**Task instructions:**
Output only the lines below from the one holding "prototiplerle ilk testleri" down to the one holding "[クーポンで6%OFF／11日まで] ダイニ", both end lines included and every picture dropped.

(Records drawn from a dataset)
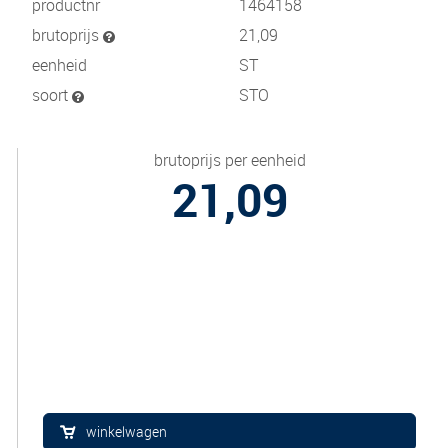
productnr
1464158
brutoprijs
21,09
eenheid
ST
soort
STO
brutoprijs per eenheid
21,09
winkelwagen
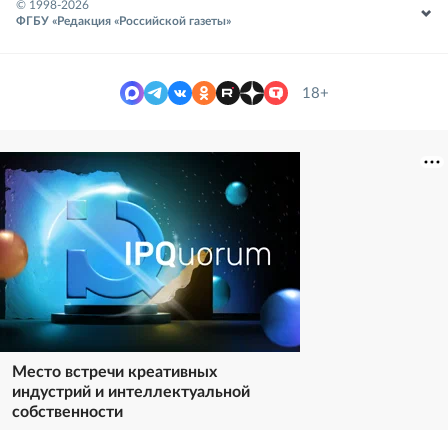
© 1998-
2026
ФГБУ «Редакция «Российской газеты»
18+
Место встречи креативных
индустрий и интеллектуальной
собственности
Реклама. https://ipquorum.ru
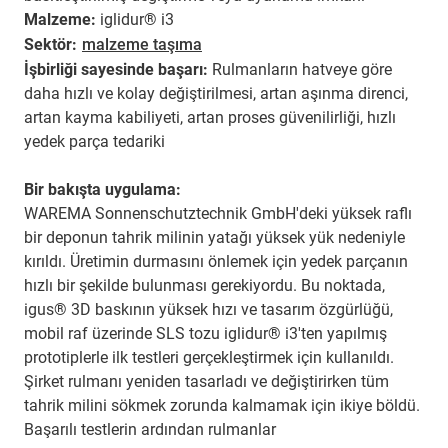
Malzeme:
iglidur® i3
Sektör:
malzeme taşıma
İşbirliği sayesinde başarı:
Rulmanların hatveye göre
daha hızlı ve kolay değiştirilmesi, artan aşınma direnci,
artan kayma kabiliyeti, artan proses güvenilirliği, hızlı
yedek parça tedariki
Bir bakışta uygulama:
WAREMA Sonnenschutztechnik GmbH'deki yüksek raflı
bir deponun tahrik milinin yatağı yüksek yük nedeniyle
kırıldı. Üretimin durmasını önlemek için yedek parçanın
hızlı bir şekilde bulunması gerekiyordu. Bu noktada,
igus® 3D baskının yüksek hızı ve tasarım özgürlüğü,
mobil raf üzerinde SLS tozu iglidur® i3'ten yapılmış
prototiplerle ilk testleri gerçekleştirmek için kullanıldı.
Şirket rulmanı yeniden tasarladı ve değiştirirken tüm
tahrik milini sökmek zorunda kalmamak için ikiye böldü.
Başarılı testlerin ardından rulmanlar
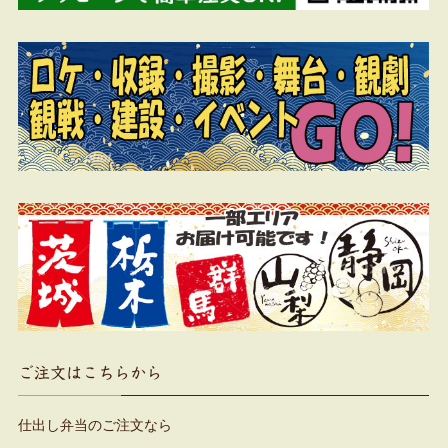
ご注文はこちらから
仕出し弁当のご注文なら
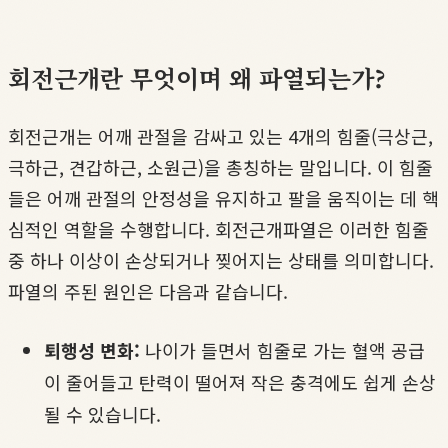
회전근개란 무엇이며 왜 파열되는가?
회전근개는 어깨 관절을 감싸고 있는 4개의 힘줄(극상근,
극하근, 견갑하근, 소원근)을 총칭하는 말입니다. 이 힘줄
들은 어깨 관절의 안정성을 유지하고 팔을 움직이는 데 핵
심적인 역할을 수행합니다. 회전근개파열은 이러한 힘줄
중 하나 이상이 손상되거나 찢어지는 상태를 의미합니다.
파열의 주된 원인은 다음과 같습니다.
퇴행성 변화:
나이가 들면서 힘줄로 가는 혈액 공급
이 줄어들고 탄력이 떨어져 작은 충격에도 쉽게 손상
될 수 있습니다.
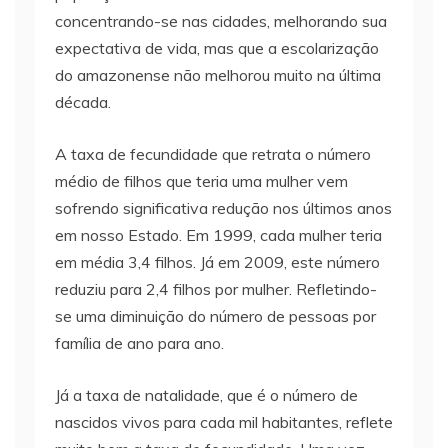
concentrando-se nas cidades, melhorando sua
expectativa de vida, mas que a escolarização
do amazonense não melhorou muito na última
década.
A taxa de fecundidade que retrata o número
médio de filhos que teria uma mulher vem
sofrendo significativa redução nos últimos anos
em nosso Estado. Em 1999, cada mulher teria
em média 3,4 filhos. Já em 2009, este número
reduziu para 2,4 filhos por mulher. Refletindo-
se uma diminuição do número de pessoas por
família de ano para ano.
Já a taxa de natalidade, que é o número de
nascidos vivos para cada mil habitantes, reflete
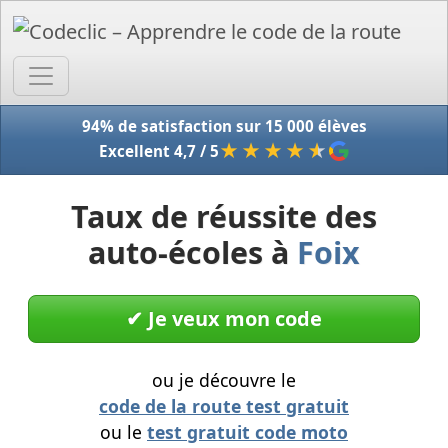
Accue
94% de satisfaction sur 15 000 élèves
★★★★
★
Excellent 4,7 / 5
Taux de réussite des
auto-écoles à
Foix
✔︎ Je veux mon code
ou je découvre le
code de la route test gratuit
ou le
test gratuit code moto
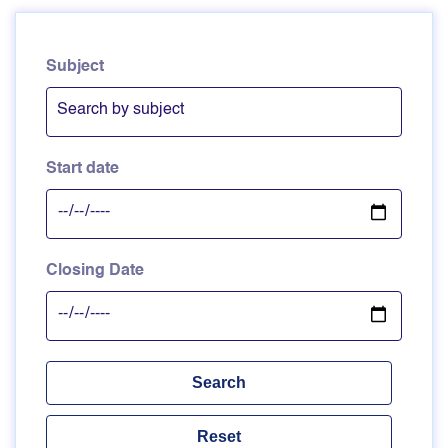
Subject
Start date
Closing Date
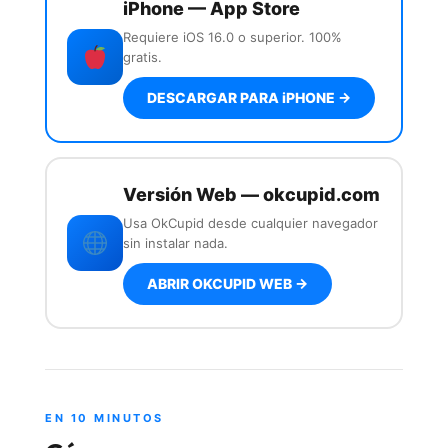
iPhone — App Store
Requiere iOS 16.0 o superior. 100%
gratis.
DESCARGAR PARA iPHONE →
Versión Web — okcupid.com
Usa OkCupid desde cualquier navegador
sin instalar nada.
ABRIR OKCUPID WEB →
EN 10 MINUTOS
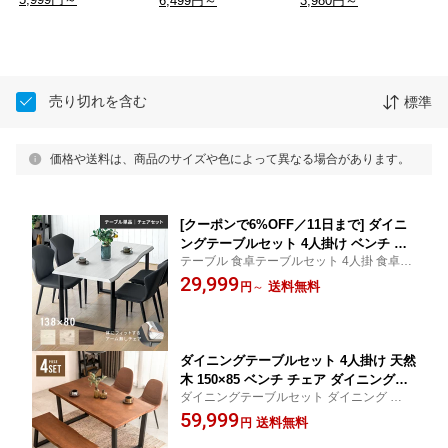
6,499円～
3,980円～
売り切れを含む
標準
価格や送料は、商品のサイズや色によって異なる場合があります。
[クーポンで6%OFF／11日まで] ダイニ
ングテーブルセット 4人掛け ベンチ ダ
テーブル 食卓テーブルセット 4人掛 食卓テ
イニングテーブル ダイニングセット お
ーブル 5点 セット ヴィンテージ 調 レザー 4
29,999
しゃれ 5点セット 4点セット 食卓 138×8
送料無料
円
～
人 イス 椅子 チェア付き 138cm ホワイト ブ
0 4脚セット ダイニング テーブル チェ
ラウン グレー ナチュラル
アセット チェア 木目調 モダン 高級感
北欧風 4人用 長方形
ダイニングテーブルセット 4人掛け 天然
木 150×85 ベンチ チェア ダイニングテ
ダイニングテーブルセット ダイニング 食卓
ーブル ダイニングセット ダイニング テ
テーブル テーブル オーク材 イス 椅子 チェ
59,999
ーブル チェアセット オーク アカシア
送料無料
円
ア付き ベンチ
耳付き 高級感 木製 4人用 北欧風 おしゃ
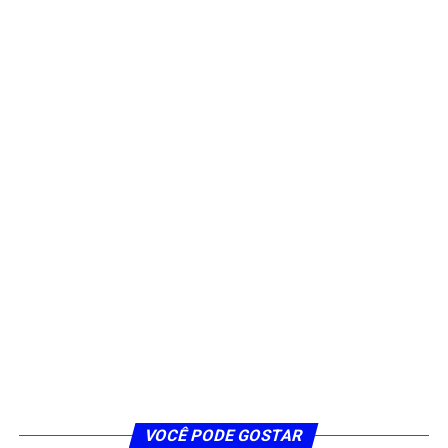
VOCÊ PODE GOSTAR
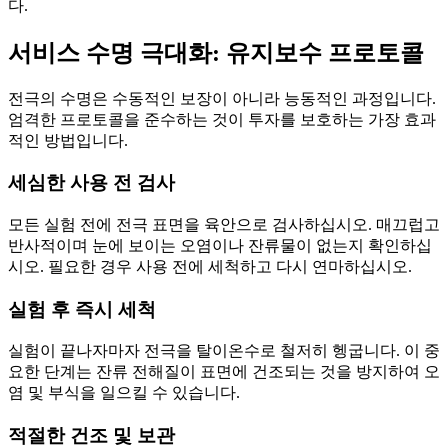
다.
서비스 수명 극대화: 유지보수 프로토콜
전극의 수명은 수동적인 보장이 아니라 능동적인 과정입니다.
엄격한 프로토콜을 준수하는 것이 투자를 보호하는 가장 효과
적인 방법입니다.
세심한 사용 전 검사
모든 실험 전에 전극 표면을 육안으로 검사하십시오. 매끄럽고
반사적이며 눈에 보이는 오염이나 잔류물이 없는지 확인하십
시오. 필요한 경우 사용 전에 세척하고 다시 연마하십시오.
실험 후 즉시 세척
실험이 끝나자마자 전극을 탈이온수로 철저히 헹굽니다. 이 중
요한 단계는 잔류 전해질이 표면에 건조되는 것을 방지하여 오
염 및 부식을 일으킬 수 있습니다.
적절한 건조 및 보관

**Answer for the task:**
prototiplerle ilk testleri gerçekleştirmek için kullanıldı.
Şirket rulmanı yeniden tasarladı ve değiştirirken tüm
tahrik milini sökmek zorunda kalmamak için ikiye böldü.
Başarılı testlerin ardından rulmanlar
ご注文はこちらから
仕出し弁当のご注文なら
회전근개란 무엇이며 왜 파열되는가?
회전근개는 어깨 관절을 감싸고 있는 4개의 힘줄(극상근,
극하근, 견갑하근, 소원근)을 총칭하는 말입니다. 이 힘줄
들은 어깨 관절의 안정성을 유지하고 팔을 움직이는 데 핵
심적인 역할을 수행합니다. 회전근개파열은 이러한 힘줄
중 하나 이상이 손상되거나 찢어지는 상태를 의미합니다.
파열의 주된 원인은 다음과 같습니다.
퇴행성 변화:
나이가 들면서 힘줄로 가는 혈액 공급
이 줄어들고 탄력이 떨어져 작은 충격에도 쉽게 손상
될 수 있습니다.
concentrando-se nas cidades, melhorando sua
expectativa de vida, mas que a escolarização
do amazonense não melhorou muito na última
década.
A taxa de fecundidade que retrata o número
médio de filhos que teria uma mulher vem
sofrendo significativa redução nos últimos anos
em nosso Estado. Em 1999, cada mulher teria
em média 3,4 filhos. Já em 2009, este número
reduziu para 2,4 filhos por mulher. Refletindo-
se uma diminuição do número de pessoas por
família de ano para ano.
Já a taxa de natalidade, que é o número de
nascidos vivos para cada mil habitantes, reflete
Accue
94% de satisfaction sur 15 000 élèves
★★★★
★
Excellent 4,7 / 5
Taux de réussite des
auto-écoles à
Foix
✔︎ Je veux mon code
ou je découvre le
code de la route test gratuit
ou le
test gratuit code moto
Subject
Start date
Closing Date
iPhone — App Store
Requiere iOS 16.0 o superior. 100%
gratis.
DESCARGAR PARA iPHONE →
Versión Web — okcupid.com
Usa OkCupid desde cualquier navegador
sin instalar nada.
ABRIR OKCUPID WEB →
EN 10 MINUTOS
6,499円～
3,980円～
売り切れを含む
標準
価格や送料は、商品のサイズや色によって異なる場合があります。
[クーポンで6%OFF／11日まで] ダイニ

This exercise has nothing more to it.